Today, all around us, we see children in need. They are in our courts and in our communities. Indeed, our fastest growing, most heartrending dockets are in the Family Courts -- hundreds of thousands of petitions filed annually concerning children in distress. Unthinkable tales of abuse, neglect, family dysfunction. I feel especially proud of our Family Courts -- many of them throughout the State having declared today Adoption Day, so they can move children speedily to permanency -- and of the many, many innovations within the courts to improve the lives of children. Every one of us can help children in need -- by joining in efforts to promote literacy and good health, by helping to strengthen neighborhood services for children, by assisting Youth Bureaus and Family Services and other such programs, by becoming foster parents, or mentors, or CASA volunteers, making a difference in the life of one child or many. You can help by pressing -- along with us -- for an increase in Assigned Counsel fees, so that litigants who cannot afford to retain lawyers for essential representation in Family and Criminal Court can get the help it is their right to have.

There is another facet to promoting the best interests of our children. The best interests of our children also require that they know their history as individuals and as Americans; that they hear the stories of their own immigrant forebears and America's founders; that they be trained in civics and the duties of citizenship; that they learn about the laws and courts that have a vital role in securing the freedom we enjoy -- and not just the bizarre television and movie portrayals. Throughout New York, schools are pairing with judges, lawyers and justice system employees to provide "real-life education" in these areas -- and I urge you all to participate. As part of that effort, I am delighted today to announce the Unified Court System's Public Affairs Website, with hands-on learning programs for children of all ages. You can access a Case-of-the-Month to chew on; you can arrange for speakers and court tours -- real and virtual; you can even "E-Mail a Judge." My colleagues will tell you what fun it is to e-mail a Judge.

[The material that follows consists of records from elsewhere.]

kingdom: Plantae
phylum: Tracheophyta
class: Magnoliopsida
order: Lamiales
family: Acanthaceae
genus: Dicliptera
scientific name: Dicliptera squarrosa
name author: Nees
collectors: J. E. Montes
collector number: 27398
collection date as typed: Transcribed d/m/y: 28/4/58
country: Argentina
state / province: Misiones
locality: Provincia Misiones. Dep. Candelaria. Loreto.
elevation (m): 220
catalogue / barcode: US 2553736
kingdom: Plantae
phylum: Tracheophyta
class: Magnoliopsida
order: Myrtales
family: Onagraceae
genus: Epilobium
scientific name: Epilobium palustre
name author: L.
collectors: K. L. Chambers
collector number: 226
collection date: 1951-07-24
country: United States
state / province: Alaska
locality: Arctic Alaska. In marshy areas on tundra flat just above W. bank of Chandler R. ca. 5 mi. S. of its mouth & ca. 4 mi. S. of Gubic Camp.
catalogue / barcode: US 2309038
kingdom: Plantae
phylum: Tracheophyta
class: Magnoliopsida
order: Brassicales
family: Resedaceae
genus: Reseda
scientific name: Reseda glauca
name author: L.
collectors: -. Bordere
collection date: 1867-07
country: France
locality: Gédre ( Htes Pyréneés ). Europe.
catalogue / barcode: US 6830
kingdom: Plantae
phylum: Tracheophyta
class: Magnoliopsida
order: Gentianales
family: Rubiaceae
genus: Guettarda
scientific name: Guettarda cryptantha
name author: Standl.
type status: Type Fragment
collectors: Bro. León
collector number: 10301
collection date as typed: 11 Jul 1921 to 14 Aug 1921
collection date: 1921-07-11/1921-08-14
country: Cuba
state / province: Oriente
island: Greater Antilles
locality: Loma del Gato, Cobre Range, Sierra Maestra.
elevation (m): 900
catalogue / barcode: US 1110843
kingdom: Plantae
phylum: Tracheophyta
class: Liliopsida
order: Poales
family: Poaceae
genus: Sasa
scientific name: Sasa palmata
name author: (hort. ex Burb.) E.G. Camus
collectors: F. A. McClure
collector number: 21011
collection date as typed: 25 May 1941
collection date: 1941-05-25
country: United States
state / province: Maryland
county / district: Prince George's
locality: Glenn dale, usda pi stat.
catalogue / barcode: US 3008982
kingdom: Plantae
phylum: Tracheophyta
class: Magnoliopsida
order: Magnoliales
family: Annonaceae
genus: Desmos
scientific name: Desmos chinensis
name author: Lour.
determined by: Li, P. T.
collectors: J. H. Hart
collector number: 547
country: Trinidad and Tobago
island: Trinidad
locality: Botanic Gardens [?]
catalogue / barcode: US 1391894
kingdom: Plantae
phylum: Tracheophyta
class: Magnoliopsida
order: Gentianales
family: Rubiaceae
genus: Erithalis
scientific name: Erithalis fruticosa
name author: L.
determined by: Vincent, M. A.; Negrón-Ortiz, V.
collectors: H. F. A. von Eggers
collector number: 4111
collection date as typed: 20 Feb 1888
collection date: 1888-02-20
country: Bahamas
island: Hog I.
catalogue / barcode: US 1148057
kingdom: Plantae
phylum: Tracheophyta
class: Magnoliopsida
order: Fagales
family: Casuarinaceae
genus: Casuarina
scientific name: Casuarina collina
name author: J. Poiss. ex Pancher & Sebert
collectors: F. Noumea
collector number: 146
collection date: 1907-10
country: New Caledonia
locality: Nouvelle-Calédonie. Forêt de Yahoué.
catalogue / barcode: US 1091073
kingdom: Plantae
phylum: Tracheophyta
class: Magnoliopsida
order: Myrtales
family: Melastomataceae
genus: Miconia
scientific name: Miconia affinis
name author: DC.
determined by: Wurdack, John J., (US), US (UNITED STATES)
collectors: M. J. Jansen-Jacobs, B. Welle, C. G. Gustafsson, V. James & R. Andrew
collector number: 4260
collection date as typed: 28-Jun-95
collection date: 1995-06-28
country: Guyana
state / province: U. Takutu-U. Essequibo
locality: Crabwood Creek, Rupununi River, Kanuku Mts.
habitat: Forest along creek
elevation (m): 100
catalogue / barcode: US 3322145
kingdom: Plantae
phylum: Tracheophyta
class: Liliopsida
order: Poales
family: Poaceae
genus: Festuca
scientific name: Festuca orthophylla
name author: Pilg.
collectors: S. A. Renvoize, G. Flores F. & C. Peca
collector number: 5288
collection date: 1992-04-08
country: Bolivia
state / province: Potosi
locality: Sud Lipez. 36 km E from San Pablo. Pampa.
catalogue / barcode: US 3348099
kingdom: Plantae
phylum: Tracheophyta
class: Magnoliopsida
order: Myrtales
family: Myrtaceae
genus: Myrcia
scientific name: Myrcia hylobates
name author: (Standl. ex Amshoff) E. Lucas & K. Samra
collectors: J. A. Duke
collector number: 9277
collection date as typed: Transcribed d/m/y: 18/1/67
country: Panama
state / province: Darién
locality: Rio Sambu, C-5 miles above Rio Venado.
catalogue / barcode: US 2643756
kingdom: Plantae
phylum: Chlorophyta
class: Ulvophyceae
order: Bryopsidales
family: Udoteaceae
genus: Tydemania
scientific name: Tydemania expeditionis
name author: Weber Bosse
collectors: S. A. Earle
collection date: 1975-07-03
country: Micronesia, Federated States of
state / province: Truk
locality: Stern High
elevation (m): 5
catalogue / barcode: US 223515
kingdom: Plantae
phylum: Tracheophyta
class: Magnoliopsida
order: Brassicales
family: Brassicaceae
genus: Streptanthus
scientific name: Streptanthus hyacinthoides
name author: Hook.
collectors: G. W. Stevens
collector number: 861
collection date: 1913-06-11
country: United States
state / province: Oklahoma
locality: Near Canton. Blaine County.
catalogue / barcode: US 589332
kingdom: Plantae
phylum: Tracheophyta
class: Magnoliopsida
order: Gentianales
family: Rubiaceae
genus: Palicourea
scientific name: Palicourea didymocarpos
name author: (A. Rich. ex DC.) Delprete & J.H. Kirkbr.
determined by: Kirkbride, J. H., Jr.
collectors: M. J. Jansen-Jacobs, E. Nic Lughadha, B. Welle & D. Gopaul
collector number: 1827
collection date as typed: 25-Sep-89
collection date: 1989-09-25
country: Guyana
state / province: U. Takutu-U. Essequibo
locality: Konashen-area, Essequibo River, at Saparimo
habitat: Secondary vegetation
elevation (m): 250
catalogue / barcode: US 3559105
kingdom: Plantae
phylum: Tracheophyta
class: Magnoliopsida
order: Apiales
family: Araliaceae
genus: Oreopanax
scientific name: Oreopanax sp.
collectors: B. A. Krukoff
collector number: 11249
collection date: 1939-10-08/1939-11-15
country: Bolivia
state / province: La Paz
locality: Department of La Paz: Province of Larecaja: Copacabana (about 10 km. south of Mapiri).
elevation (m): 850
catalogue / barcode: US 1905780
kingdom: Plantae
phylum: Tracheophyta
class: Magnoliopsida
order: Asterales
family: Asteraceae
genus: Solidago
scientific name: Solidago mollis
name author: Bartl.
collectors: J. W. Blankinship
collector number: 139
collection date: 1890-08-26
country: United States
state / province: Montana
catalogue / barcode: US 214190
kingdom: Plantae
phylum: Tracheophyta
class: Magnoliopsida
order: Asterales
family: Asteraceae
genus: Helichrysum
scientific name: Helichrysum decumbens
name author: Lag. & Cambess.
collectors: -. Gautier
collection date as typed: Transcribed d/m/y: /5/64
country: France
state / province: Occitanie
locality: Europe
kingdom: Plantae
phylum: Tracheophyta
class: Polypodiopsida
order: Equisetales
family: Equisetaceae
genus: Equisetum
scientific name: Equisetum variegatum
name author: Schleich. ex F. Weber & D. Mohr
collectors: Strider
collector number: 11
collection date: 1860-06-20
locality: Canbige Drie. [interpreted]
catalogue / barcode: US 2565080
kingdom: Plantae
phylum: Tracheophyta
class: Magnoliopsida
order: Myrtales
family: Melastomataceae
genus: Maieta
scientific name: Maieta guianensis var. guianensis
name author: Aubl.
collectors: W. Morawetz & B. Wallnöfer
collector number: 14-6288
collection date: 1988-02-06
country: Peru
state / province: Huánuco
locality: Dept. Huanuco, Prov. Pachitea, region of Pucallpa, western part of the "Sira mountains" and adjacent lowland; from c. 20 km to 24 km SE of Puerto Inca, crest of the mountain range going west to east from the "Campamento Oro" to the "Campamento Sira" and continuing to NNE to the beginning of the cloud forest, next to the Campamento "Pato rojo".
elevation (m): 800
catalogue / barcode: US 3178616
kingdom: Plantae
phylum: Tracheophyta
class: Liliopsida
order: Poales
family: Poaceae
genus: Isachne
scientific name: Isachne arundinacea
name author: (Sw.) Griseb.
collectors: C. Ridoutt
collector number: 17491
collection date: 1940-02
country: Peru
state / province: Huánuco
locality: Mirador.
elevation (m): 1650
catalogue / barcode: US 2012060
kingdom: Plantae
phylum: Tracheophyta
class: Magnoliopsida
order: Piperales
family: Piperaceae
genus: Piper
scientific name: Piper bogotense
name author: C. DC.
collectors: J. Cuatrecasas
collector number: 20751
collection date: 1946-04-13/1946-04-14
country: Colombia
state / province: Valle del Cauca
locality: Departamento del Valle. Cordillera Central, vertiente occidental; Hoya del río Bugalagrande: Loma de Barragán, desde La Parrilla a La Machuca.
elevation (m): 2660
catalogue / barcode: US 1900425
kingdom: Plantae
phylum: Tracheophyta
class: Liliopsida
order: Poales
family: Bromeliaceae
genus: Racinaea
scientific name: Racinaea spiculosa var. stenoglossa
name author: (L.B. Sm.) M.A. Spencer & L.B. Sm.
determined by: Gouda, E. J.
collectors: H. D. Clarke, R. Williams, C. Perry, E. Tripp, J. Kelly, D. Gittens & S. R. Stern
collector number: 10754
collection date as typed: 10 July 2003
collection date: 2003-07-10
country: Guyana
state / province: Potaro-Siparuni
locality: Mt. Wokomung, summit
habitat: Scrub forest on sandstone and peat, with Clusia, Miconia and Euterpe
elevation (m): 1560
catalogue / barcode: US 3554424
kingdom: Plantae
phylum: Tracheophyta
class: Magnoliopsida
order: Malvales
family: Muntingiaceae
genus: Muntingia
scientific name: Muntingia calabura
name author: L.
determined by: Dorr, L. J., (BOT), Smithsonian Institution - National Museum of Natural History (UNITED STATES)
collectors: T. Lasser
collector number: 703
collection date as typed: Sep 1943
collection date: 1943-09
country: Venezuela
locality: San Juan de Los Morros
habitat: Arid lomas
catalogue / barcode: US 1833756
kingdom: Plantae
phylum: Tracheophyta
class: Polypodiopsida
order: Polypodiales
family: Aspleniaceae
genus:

We do it all the time.

I want to close by relating a remarkable incident that occurred Saturday morning, back home in New York City, as I was out jogging and thinking hard about how I should conclude my Law Day message. Suddenly on the radio -- Public Radio International -- came a segment about the successes and travails of great Jewish musicians who fled Nazi Germany back in the 1930's for, of all places, Hollywood. That was followed by stories of three new Americans -- an African author now living and teaching in Massachusetts, a Vietnamese author and an Albanian singer now living in New York City -- all three having fled political turmoil in their homelands. I was enormously moved by their experiences, by what it meant for them to be in America. But above all I was struck by how strengthening it has been for us as a nation to welcome people from all corners of the world in their search for freedom.

The Vietnamese author quoted what he called a Yiddish proverb that especially caught my attention -- I had never heard it before. This is how it goes: "The son wants to remember what the father tries to forget." How important it is for all of us, sons and daughters of America, to remember -- to remember the stories of our parents and grandparents, hard as it may be for them to tell those stories; to remember our priceless heritage of freedom under law; and to remember children in need so that they, like us, can have their chance at the American dream. I know of no better way to assure that the freedoms we celebrate today will endure.